Dynamic modeling of practice effects across the healthy aging-Alzheimer's disease continuum

Front Aging Neurosci. 2022 Jul 28:14:911559. doi: 10.3389/fnagi.2022.911559. eCollection 2022.

Abstract

Standardized tests of learning and memory are sensitive to changes associated with both aging and superimposed neurodegenerative diseases. Unfortunately, repeated behavioral test administration can be confounded by practice effects (PE), which may obscure declines in level of abilities and contribute to misdiagnoses. Growing evidence, however, suggests PE over successive longitudinal measurements may differentially predict cognitive status and risk for progressive decline associated with aging, mild cognitive impairment (MCI), and dementia. Thus, when viewed as a reflection of neurocognitive plasticity, PE may reveal residual abilities that can add to our understanding of age- and disease-related changes in learning and memory.

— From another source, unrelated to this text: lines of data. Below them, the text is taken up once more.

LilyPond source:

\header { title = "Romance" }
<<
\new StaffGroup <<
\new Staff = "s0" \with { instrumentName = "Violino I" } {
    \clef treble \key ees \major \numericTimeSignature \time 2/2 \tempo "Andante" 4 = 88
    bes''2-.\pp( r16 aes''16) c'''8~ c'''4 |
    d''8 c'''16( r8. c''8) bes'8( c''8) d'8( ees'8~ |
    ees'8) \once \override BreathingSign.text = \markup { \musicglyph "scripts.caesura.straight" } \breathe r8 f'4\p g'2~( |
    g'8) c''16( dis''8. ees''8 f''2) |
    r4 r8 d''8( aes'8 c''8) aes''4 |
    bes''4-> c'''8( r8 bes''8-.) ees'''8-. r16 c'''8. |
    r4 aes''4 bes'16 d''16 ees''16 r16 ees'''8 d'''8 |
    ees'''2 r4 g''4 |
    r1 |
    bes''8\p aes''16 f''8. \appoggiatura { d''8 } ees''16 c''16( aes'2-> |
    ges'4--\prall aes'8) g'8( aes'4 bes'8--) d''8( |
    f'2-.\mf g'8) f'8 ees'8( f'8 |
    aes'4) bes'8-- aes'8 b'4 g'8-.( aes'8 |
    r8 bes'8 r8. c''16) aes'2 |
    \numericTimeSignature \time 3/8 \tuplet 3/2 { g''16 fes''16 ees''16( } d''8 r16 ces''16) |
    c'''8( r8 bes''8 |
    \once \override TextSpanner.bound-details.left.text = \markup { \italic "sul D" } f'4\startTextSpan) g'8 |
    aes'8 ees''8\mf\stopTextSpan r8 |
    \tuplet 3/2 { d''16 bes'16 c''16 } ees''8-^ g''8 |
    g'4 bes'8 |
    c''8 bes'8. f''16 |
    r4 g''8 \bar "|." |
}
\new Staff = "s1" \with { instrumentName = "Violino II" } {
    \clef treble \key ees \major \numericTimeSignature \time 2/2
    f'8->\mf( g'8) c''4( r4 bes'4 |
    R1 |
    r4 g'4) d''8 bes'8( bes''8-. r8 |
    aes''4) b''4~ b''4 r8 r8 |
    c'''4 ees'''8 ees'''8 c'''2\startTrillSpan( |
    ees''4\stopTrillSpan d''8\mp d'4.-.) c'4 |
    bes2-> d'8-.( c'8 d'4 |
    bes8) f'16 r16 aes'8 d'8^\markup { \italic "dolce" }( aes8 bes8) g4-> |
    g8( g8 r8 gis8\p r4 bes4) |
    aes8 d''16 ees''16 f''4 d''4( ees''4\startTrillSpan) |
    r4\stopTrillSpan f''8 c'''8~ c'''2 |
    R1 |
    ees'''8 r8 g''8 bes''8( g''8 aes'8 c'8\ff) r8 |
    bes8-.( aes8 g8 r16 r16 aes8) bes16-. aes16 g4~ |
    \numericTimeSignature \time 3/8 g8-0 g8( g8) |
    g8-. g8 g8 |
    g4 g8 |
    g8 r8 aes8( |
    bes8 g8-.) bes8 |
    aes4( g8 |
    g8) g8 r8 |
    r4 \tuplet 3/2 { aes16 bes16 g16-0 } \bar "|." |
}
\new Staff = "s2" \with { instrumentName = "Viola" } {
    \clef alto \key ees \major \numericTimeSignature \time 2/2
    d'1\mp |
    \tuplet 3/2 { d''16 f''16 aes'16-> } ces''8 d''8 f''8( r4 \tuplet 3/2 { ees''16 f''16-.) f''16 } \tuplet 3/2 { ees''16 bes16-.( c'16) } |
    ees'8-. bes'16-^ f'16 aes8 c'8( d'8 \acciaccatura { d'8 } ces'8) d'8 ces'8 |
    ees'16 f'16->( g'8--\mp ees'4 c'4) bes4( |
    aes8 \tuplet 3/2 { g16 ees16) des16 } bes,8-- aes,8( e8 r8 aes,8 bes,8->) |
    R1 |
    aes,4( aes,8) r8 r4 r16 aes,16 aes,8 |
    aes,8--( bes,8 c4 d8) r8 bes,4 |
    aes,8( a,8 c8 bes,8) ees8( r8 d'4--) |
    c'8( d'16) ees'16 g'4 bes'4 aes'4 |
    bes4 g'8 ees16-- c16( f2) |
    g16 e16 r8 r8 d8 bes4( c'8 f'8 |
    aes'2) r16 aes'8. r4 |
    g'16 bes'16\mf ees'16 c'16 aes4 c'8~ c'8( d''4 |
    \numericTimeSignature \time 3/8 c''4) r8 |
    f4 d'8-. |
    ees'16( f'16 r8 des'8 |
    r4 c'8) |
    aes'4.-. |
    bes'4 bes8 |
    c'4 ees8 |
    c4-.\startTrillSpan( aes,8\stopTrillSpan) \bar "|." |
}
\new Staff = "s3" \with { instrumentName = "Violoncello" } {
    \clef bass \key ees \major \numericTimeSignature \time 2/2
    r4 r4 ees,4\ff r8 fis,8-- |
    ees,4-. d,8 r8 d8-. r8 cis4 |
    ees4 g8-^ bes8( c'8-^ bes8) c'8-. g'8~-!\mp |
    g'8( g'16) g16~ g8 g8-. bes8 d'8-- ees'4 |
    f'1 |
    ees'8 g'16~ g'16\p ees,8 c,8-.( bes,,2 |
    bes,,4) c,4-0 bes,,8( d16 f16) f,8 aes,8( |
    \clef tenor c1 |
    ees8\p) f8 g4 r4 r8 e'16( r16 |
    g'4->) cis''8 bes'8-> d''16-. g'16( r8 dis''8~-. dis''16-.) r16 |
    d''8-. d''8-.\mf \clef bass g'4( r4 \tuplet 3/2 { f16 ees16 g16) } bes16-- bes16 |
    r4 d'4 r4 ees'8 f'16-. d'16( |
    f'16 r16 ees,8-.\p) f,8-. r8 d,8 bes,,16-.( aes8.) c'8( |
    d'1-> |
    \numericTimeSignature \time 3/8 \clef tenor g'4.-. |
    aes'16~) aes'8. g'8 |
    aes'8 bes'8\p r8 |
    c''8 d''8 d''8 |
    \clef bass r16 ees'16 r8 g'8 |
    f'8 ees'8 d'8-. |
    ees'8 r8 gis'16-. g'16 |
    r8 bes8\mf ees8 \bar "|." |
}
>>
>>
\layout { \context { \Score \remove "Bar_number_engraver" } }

The present study sought to evaluate differences in PE and verbal recall in a clinically characterized aging cohort assessed on multiple occasions over 3 years. Participants included 256 older adults recently diagnosed as cognitively unimpaired (CU; n = 126), or with MCI of amnestic (n = 65) or non-amnestic MCI (n = 2085), and multi-domain amnestic dementia of the Alzheimer's type (DAT; n = 45). We applied a continuous time structural equation modeling (ctsem) approach to verbal recall performance on the Hopkins Verbal Learning Test in order to distinguish PE from individual occasion performance, coupled random changes, age trends, and differing measurement quality. Diagnoses of MCI and dementia were associated with lower recall performance on all trials, reduced PE gain per occasion, and differences in non-linear dynamic parameters. Practice self-feedback is a dynamic measure of the decay or acceleration in PE process changes over longitudinal occasions. As with PE and mean recall, estimated practice self-feedback followed a gradient from positive in CU participants to null in participants with diagnosed MCI and negative for those with dementia diagnoses. Evaluation of sensitivity models showed this pattern of variation in PE was largely unmodified by differences in age, sex, or educational attainment. These results show dynamic modeling of PE from longitudinal performance on standardized learning and memory tests can capture multiple aspects of behavioral changes in MCI and dementia. The present study provides a new perspective for modeling longitudinal change in verbal learning in clinical and cognitive aging research.

Keywords: Alzheimer’s disease (AD); aging; dementia; dynamic modeling; learning; mild cognitive impairment; practice effects; verbal memory.